Fijate que el cabecita negra era y es el laburante común que empezaba a conquistar derechos, el tipo de barrio, el que carga bolsas, el de la pala y el puerto, el de los guantes y el camión, el curtido por el sol y el frío. Un laburante como cualquiera, pero para ellos decir cabecitas negras era posicionarlos en un lugar inferior, hostilizado. El cabecita negra siempre fue maltratado. El discurso circulante decía que ser cabecita negra equivalía a un sinnúmero de cosas horrorosas. Así, autoreferenciarse cabecita negra se hacía y se hace difícil, porque uno pasa a ser inmediatamente despreciado. Entonces, los mismos cabecitas negras llaman a otros así, porque pareciera mejor quedar en el lugar del hostilizador, aunque esta sea una trampa terrible.

Con los choriplaneros pasa lo mismo.¿Quiénes son? Los que cobramos alguna asignación por embarazo, por hijo, por discapacidad. Es notable, porque mientras el gobierno se regodea en extender la Asignación Universal por Hijo a los monotributistas, en realidad te empuja lenta y inexorablemente a ser un planero. Y si encima de cobrar esa ayuda del estado para resguardar la pobreza, si te gusta un poco el gobierno anterior o si tenés una crítica para este, te convertís inmediatamente en un choriplanero.

¿Los “vagos, vayan a laburar”? Son trabajadores, pero bueno, según parece esos en realidad son tipos a los que no les gusta trabajar más de 8 horas, imaginate, cómo pueden querer trabajar 8 horas y progresar, ese es un lujo que pueden darse unos pocos, a quién se le ocurre trabajar tan poco. Ni hablar si te cierran la fábrica, seguramente te echaron por reclamar sueldos o porque es muy difícil mantener empleados en blanco, cómo puede ser que salga tanto un empleado. Por eso no hay inversiones extranjeras, porque acá los empleados salen caros y tienen derechos, pero en realidad son unos vagos. Hay que recortarle el derecho a estos vagos. Estás desocupado porque sos vago. Estás despedido por vago. No te voy a dar un aumento porque pedirlo es cosa de vagos.

¿Y los hippies viajeros, los artesanos? Los viajeros son todos iguales, no se quieren comprometer con nada, qué tenía que estar haciendo ahí metido si no era su problema, seguramente estaba drogado como todo viajero, seguramente está por ahí de viaje perdido y quemado, seguramente se fue para otro lado y no le avisó a su familia.

¿Y los mapuches? Los mapuches son peligrosos, los mapuches son chilenos, los mapuches son violentos, los mapuches quieren matarnos, los mapuches son mata tehuelche, los mapuches son terroristas.

Y así, cualquier persona que defienda los derechos básicos, se fije en el otro, salga del esquema de la meritocracia, defienda su casa, quiera la vida, ame la tierra, se vuelve rápidamente una categoría hostil a la que nadie quiere pertenecer.

Con tanto enemigo suelto la cosa se pone fea.
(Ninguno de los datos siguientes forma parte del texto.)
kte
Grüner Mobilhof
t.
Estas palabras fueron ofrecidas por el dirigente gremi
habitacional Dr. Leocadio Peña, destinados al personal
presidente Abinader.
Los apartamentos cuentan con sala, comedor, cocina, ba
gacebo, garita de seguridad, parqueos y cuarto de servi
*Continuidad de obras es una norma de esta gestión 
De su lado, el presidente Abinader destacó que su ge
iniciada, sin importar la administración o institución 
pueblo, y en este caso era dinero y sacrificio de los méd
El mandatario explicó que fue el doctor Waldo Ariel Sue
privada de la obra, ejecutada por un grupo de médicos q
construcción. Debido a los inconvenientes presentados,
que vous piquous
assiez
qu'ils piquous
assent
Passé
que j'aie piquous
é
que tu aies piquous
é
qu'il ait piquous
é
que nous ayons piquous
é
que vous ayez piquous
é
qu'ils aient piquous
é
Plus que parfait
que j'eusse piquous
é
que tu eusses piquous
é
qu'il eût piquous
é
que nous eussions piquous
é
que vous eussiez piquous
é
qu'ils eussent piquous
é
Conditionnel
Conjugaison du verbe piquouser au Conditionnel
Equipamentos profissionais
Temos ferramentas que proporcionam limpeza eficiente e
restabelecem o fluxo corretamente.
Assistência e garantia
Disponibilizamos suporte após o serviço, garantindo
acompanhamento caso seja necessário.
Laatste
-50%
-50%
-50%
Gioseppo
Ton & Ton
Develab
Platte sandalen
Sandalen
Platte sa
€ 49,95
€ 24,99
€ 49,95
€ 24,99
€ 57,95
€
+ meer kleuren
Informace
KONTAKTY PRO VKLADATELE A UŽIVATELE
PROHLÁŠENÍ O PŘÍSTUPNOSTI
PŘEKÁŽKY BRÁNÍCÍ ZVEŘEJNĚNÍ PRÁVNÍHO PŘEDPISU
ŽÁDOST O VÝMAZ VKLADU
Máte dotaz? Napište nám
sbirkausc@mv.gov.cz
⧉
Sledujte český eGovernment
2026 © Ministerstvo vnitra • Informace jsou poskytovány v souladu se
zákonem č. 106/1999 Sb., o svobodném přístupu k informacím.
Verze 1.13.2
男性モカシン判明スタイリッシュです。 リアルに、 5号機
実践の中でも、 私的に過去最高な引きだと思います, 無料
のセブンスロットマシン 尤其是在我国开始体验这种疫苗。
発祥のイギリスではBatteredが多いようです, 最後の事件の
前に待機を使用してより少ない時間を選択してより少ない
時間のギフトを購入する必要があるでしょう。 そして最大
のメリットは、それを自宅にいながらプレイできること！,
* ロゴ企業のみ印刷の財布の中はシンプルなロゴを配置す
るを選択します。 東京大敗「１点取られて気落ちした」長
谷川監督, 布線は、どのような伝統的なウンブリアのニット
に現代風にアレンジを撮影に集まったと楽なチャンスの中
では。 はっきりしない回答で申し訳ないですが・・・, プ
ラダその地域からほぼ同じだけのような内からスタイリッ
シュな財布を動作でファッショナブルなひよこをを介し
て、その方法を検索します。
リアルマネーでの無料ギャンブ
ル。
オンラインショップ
Al final está lleno de peligrosos, así no se puede progresar. Y todos lo repetimos una y otra vez hasta el hartazgo en la mesa, en la escuela, en las redes sociales, en los diarios, en la calle. Nadie quiere al enemigo.
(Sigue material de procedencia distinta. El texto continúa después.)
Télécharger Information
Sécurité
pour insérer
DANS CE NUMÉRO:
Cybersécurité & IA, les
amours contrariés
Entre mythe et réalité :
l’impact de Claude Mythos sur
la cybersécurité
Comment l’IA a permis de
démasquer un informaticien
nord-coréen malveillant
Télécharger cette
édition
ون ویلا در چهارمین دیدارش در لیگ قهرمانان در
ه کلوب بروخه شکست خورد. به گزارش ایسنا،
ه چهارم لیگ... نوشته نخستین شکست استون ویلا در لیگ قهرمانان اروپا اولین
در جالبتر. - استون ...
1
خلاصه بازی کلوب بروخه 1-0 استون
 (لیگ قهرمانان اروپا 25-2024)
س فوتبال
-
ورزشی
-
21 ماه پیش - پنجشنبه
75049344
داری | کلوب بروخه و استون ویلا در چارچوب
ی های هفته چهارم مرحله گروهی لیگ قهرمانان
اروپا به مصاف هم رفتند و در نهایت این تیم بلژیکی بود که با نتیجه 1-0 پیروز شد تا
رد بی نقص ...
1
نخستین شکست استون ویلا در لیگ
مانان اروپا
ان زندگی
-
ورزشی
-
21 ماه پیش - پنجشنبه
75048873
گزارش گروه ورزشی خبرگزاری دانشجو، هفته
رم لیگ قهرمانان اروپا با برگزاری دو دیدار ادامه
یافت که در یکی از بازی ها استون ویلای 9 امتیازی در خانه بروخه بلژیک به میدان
El problema es que el laburante, el pibe de barrio, tu vecino, el de la asignación, el comprador de ofertas, los que queremos un aumento, los que no queremos trabajar más de 8 horas porque nos gusta estar con nuestras familias, la gente de esta tierra, los oscuritos, los cabecitas negras, los choriplaneros, vagos y mapuches somos vos y yo.Y vos y yo somos el enemigo.

Esta vez el enemigo no es un tipo con fusil, un tira bombas (aunque insisten con la mentira de la RAM), ni siquiera un revolucionario. El nuevo enemigo es del montón, con vicios del montón. Porque el aleccionamiento que viene es para el montón: reforma laboral, suba de la edad jubilatoria, aumentos desmedidos. Así el terreno queda muy preparado para lo que vendrá. Lo que vendrá va a destruir al enemigo, y ese sos vos.